Second, some people have a lot less disposable income than they did prior to COVID-19. Others may have the funds, but have reduced their spending significantly. In many cases, people have replaced their in-person workouts with virtual ones. There is little reason for them to return to fitness centers.

Even if COVID-19 had never come to pass, major fitness operators were reporting declines in memberships as early as Q3 2019. Analysts estimate that COVID-19 could erase $10B or more in revenue from the fitness industry. Globally, the fitness industry could shrink by half.

COVID-19 doesn’t play well with at-risk people

Medical fitness centers are set up to work with members who potentially have underlying health conditions. These same people may not want to rush back to the HFC anytime soon, given their elevated potential for complications should they somehow contract COVID-19. (Not that a building filled to capacity with sweaty people breathing heavily from open to close poses any special risk for contracting COVID-19.)

As of this writing about half of all states have permitted fitness centers, gyms and health clubs to reopen. Of those clubs that have opened, they report that only 30%-50% of their members have returned post-COVID-19.

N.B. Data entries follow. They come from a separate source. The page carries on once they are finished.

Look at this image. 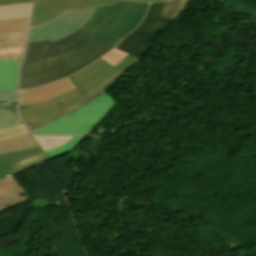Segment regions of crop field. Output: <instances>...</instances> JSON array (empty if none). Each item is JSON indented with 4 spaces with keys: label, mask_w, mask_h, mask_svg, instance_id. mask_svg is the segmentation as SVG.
Masks as SVG:
<instances>
[{
    "label": "crop field",
    "mask_w": 256,
    "mask_h": 256,
    "mask_svg": "<svg viewBox=\"0 0 256 256\" xmlns=\"http://www.w3.org/2000/svg\"><path fill=\"white\" fill-rule=\"evenodd\" d=\"M148 3L120 1L95 8L89 20L77 31L111 47L136 29L146 14Z\"/></svg>",
    "instance_id": "crop-field-2"
},
{
    "label": "crop field",
    "mask_w": 256,
    "mask_h": 256,
    "mask_svg": "<svg viewBox=\"0 0 256 256\" xmlns=\"http://www.w3.org/2000/svg\"><path fill=\"white\" fill-rule=\"evenodd\" d=\"M73 89L75 87L66 78L45 87L21 91L19 93V106L50 100Z\"/></svg>",
    "instance_id": "crop-field-9"
},
{
    "label": "crop field",
    "mask_w": 256,
    "mask_h": 256,
    "mask_svg": "<svg viewBox=\"0 0 256 256\" xmlns=\"http://www.w3.org/2000/svg\"><path fill=\"white\" fill-rule=\"evenodd\" d=\"M23 191L14 183L12 177L0 180V212L7 207L29 200V196L21 198Z\"/></svg>",
    "instance_id": "crop-field-11"
},
{
    "label": "crop field",
    "mask_w": 256,
    "mask_h": 256,
    "mask_svg": "<svg viewBox=\"0 0 256 256\" xmlns=\"http://www.w3.org/2000/svg\"><path fill=\"white\" fill-rule=\"evenodd\" d=\"M85 137H72L69 141H67L64 145H62L59 148L50 150L45 152L47 154V156L51 159L57 157V156H61L64 155L68 152H71L72 150H74L80 143L81 141L84 139Z\"/></svg>",
    "instance_id": "crop-field-19"
},
{
    "label": "crop field",
    "mask_w": 256,
    "mask_h": 256,
    "mask_svg": "<svg viewBox=\"0 0 256 256\" xmlns=\"http://www.w3.org/2000/svg\"><path fill=\"white\" fill-rule=\"evenodd\" d=\"M20 62L21 60L0 61V92L17 91Z\"/></svg>",
    "instance_id": "crop-field-12"
},
{
    "label": "crop field",
    "mask_w": 256,
    "mask_h": 256,
    "mask_svg": "<svg viewBox=\"0 0 256 256\" xmlns=\"http://www.w3.org/2000/svg\"><path fill=\"white\" fill-rule=\"evenodd\" d=\"M180 2L181 0L167 1L165 10L161 16L170 19L179 8Z\"/></svg>",
    "instance_id": "crop-field-21"
},
{
    "label": "crop field",
    "mask_w": 256,
    "mask_h": 256,
    "mask_svg": "<svg viewBox=\"0 0 256 256\" xmlns=\"http://www.w3.org/2000/svg\"><path fill=\"white\" fill-rule=\"evenodd\" d=\"M127 54L117 51V50H112L110 53L105 55L103 58L104 61L108 62L111 65H115L117 62H119L121 59H123Z\"/></svg>",
    "instance_id": "crop-field-23"
},
{
    "label": "crop field",
    "mask_w": 256,
    "mask_h": 256,
    "mask_svg": "<svg viewBox=\"0 0 256 256\" xmlns=\"http://www.w3.org/2000/svg\"><path fill=\"white\" fill-rule=\"evenodd\" d=\"M30 1L32 0H0V5L18 4Z\"/></svg>",
    "instance_id": "crop-field-28"
},
{
    "label": "crop field",
    "mask_w": 256,
    "mask_h": 256,
    "mask_svg": "<svg viewBox=\"0 0 256 256\" xmlns=\"http://www.w3.org/2000/svg\"><path fill=\"white\" fill-rule=\"evenodd\" d=\"M31 4L32 2L18 5L0 6V21L30 17Z\"/></svg>",
    "instance_id": "crop-field-15"
},
{
    "label": "crop field",
    "mask_w": 256,
    "mask_h": 256,
    "mask_svg": "<svg viewBox=\"0 0 256 256\" xmlns=\"http://www.w3.org/2000/svg\"><path fill=\"white\" fill-rule=\"evenodd\" d=\"M7 104H2L0 105V116L3 114L5 108H6Z\"/></svg>",
    "instance_id": "crop-field-30"
},
{
    "label": "crop field",
    "mask_w": 256,
    "mask_h": 256,
    "mask_svg": "<svg viewBox=\"0 0 256 256\" xmlns=\"http://www.w3.org/2000/svg\"><path fill=\"white\" fill-rule=\"evenodd\" d=\"M17 96V92L13 93H0V100H9L15 101Z\"/></svg>",
    "instance_id": "crop-field-27"
},
{
    "label": "crop field",
    "mask_w": 256,
    "mask_h": 256,
    "mask_svg": "<svg viewBox=\"0 0 256 256\" xmlns=\"http://www.w3.org/2000/svg\"><path fill=\"white\" fill-rule=\"evenodd\" d=\"M94 8L68 11L48 24L31 29L29 42L45 40L56 41L77 30L91 16Z\"/></svg>",
    "instance_id": "crop-field-6"
},
{
    "label": "crop field",
    "mask_w": 256,
    "mask_h": 256,
    "mask_svg": "<svg viewBox=\"0 0 256 256\" xmlns=\"http://www.w3.org/2000/svg\"><path fill=\"white\" fill-rule=\"evenodd\" d=\"M188 1H189V0H182V3H181V6H180L179 10L177 11V13H176L171 19L174 20L175 17H176L177 15H179V14L185 9V7H186Z\"/></svg>",
    "instance_id": "crop-field-29"
},
{
    "label": "crop field",
    "mask_w": 256,
    "mask_h": 256,
    "mask_svg": "<svg viewBox=\"0 0 256 256\" xmlns=\"http://www.w3.org/2000/svg\"><path fill=\"white\" fill-rule=\"evenodd\" d=\"M164 6L165 2L150 4L149 11L139 27L132 34L126 36L116 49L142 59L157 35L172 22V20L160 17Z\"/></svg>",
    "instance_id": "crop-field-4"
},
{
    "label": "crop field",
    "mask_w": 256,
    "mask_h": 256,
    "mask_svg": "<svg viewBox=\"0 0 256 256\" xmlns=\"http://www.w3.org/2000/svg\"><path fill=\"white\" fill-rule=\"evenodd\" d=\"M111 50L76 31L56 42L50 43L47 39L28 43L21 67L20 90L69 76Z\"/></svg>",
    "instance_id": "crop-field-1"
},
{
    "label": "crop field",
    "mask_w": 256,
    "mask_h": 256,
    "mask_svg": "<svg viewBox=\"0 0 256 256\" xmlns=\"http://www.w3.org/2000/svg\"><path fill=\"white\" fill-rule=\"evenodd\" d=\"M23 126L0 130V139L26 134Z\"/></svg>",
    "instance_id": "crop-field-22"
},
{
    "label": "crop field",
    "mask_w": 256,
    "mask_h": 256,
    "mask_svg": "<svg viewBox=\"0 0 256 256\" xmlns=\"http://www.w3.org/2000/svg\"><path fill=\"white\" fill-rule=\"evenodd\" d=\"M115 105L116 102L105 93L71 115L31 132L37 135H90Z\"/></svg>",
    "instance_id": "crop-field-3"
},
{
    "label": "crop field",
    "mask_w": 256,
    "mask_h": 256,
    "mask_svg": "<svg viewBox=\"0 0 256 256\" xmlns=\"http://www.w3.org/2000/svg\"><path fill=\"white\" fill-rule=\"evenodd\" d=\"M116 1L118 0H35L31 27L46 24L60 13L68 10L108 5ZM134 1L152 2L160 0Z\"/></svg>",
    "instance_id": "crop-field-8"
},
{
    "label": "crop field",
    "mask_w": 256,
    "mask_h": 256,
    "mask_svg": "<svg viewBox=\"0 0 256 256\" xmlns=\"http://www.w3.org/2000/svg\"><path fill=\"white\" fill-rule=\"evenodd\" d=\"M85 98L87 97L76 89L47 102L21 106L19 110L24 124L31 130L66 115L64 110ZM29 123L33 126L28 127Z\"/></svg>",
    "instance_id": "crop-field-5"
},
{
    "label": "crop field",
    "mask_w": 256,
    "mask_h": 256,
    "mask_svg": "<svg viewBox=\"0 0 256 256\" xmlns=\"http://www.w3.org/2000/svg\"><path fill=\"white\" fill-rule=\"evenodd\" d=\"M30 18L14 19L0 22V33L28 30Z\"/></svg>",
    "instance_id": "crop-field-18"
},
{
    "label": "crop field",
    "mask_w": 256,
    "mask_h": 256,
    "mask_svg": "<svg viewBox=\"0 0 256 256\" xmlns=\"http://www.w3.org/2000/svg\"><path fill=\"white\" fill-rule=\"evenodd\" d=\"M30 200L34 201L33 203H31V206H30V208H33V209H40V208H45L53 205V203L48 201L47 199H30Z\"/></svg>",
    "instance_id": "crop-field-25"
},
{
    "label": "crop field",
    "mask_w": 256,
    "mask_h": 256,
    "mask_svg": "<svg viewBox=\"0 0 256 256\" xmlns=\"http://www.w3.org/2000/svg\"><path fill=\"white\" fill-rule=\"evenodd\" d=\"M40 152H42V149L40 146H38L27 150L0 154V179L11 176L10 165L27 159Z\"/></svg>",
    "instance_id": "crop-field-13"
},
{
    "label": "crop field",
    "mask_w": 256,
    "mask_h": 256,
    "mask_svg": "<svg viewBox=\"0 0 256 256\" xmlns=\"http://www.w3.org/2000/svg\"><path fill=\"white\" fill-rule=\"evenodd\" d=\"M48 160V157L44 152L21 162H18L11 166L12 175H15L17 173H20L24 170H27L35 165H38L44 161Z\"/></svg>",
    "instance_id": "crop-field-17"
},
{
    "label": "crop field",
    "mask_w": 256,
    "mask_h": 256,
    "mask_svg": "<svg viewBox=\"0 0 256 256\" xmlns=\"http://www.w3.org/2000/svg\"><path fill=\"white\" fill-rule=\"evenodd\" d=\"M35 137V136H34ZM44 151L64 144L71 137H35Z\"/></svg>",
    "instance_id": "crop-field-20"
},
{
    "label": "crop field",
    "mask_w": 256,
    "mask_h": 256,
    "mask_svg": "<svg viewBox=\"0 0 256 256\" xmlns=\"http://www.w3.org/2000/svg\"><path fill=\"white\" fill-rule=\"evenodd\" d=\"M139 60V58L128 55L113 67L100 59L88 68L70 76V78L74 85L85 94L118 71H128Z\"/></svg>",
    "instance_id": "crop-field-7"
},
{
    "label": "crop field",
    "mask_w": 256,
    "mask_h": 256,
    "mask_svg": "<svg viewBox=\"0 0 256 256\" xmlns=\"http://www.w3.org/2000/svg\"><path fill=\"white\" fill-rule=\"evenodd\" d=\"M38 146L29 134L0 140V153L12 152Z\"/></svg>",
    "instance_id": "crop-field-14"
},
{
    "label": "crop field",
    "mask_w": 256,
    "mask_h": 256,
    "mask_svg": "<svg viewBox=\"0 0 256 256\" xmlns=\"http://www.w3.org/2000/svg\"><path fill=\"white\" fill-rule=\"evenodd\" d=\"M22 125L16 111V104H8V107L0 118V129Z\"/></svg>",
    "instance_id": "crop-field-16"
},
{
    "label": "crop field",
    "mask_w": 256,
    "mask_h": 256,
    "mask_svg": "<svg viewBox=\"0 0 256 256\" xmlns=\"http://www.w3.org/2000/svg\"><path fill=\"white\" fill-rule=\"evenodd\" d=\"M104 93H105V92L102 90L101 92H99V93L93 95L92 97H90V98H88V99H86V100H84V101H82V102L76 104L75 106L71 107L70 109H68V110H66V111H64V112L68 115V114L74 112L75 110H77L78 108L84 106L85 104H87L88 102H90L91 100H93L94 98H96V97H98V96H100V95H102V94H104Z\"/></svg>",
    "instance_id": "crop-field-26"
},
{
    "label": "crop field",
    "mask_w": 256,
    "mask_h": 256,
    "mask_svg": "<svg viewBox=\"0 0 256 256\" xmlns=\"http://www.w3.org/2000/svg\"><path fill=\"white\" fill-rule=\"evenodd\" d=\"M122 74H123V72L120 71L115 76H113L112 78H110L109 80H107L106 82L101 84L100 86L96 87L95 89L91 90L90 92L86 93L85 95L89 97V96L101 91L102 89L104 90L106 87H108L112 82H114Z\"/></svg>",
    "instance_id": "crop-field-24"
},
{
    "label": "crop field",
    "mask_w": 256,
    "mask_h": 256,
    "mask_svg": "<svg viewBox=\"0 0 256 256\" xmlns=\"http://www.w3.org/2000/svg\"><path fill=\"white\" fill-rule=\"evenodd\" d=\"M27 32L0 34V60L22 58L26 45Z\"/></svg>",
    "instance_id": "crop-field-10"
}]
</instances>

A 30%-50% return rate isn’t going help the HFC, which depends on operating at 100% capacity and unrestrained oversubscription to pay the bills and keep the facility in operable condition. The WCC Board of Trustees obligated the Washtenaw County taxpayers to pay for the HFC without asking. So, under those circumstances, they should now be required to tell us all what their post-COVID-19 Plan B is.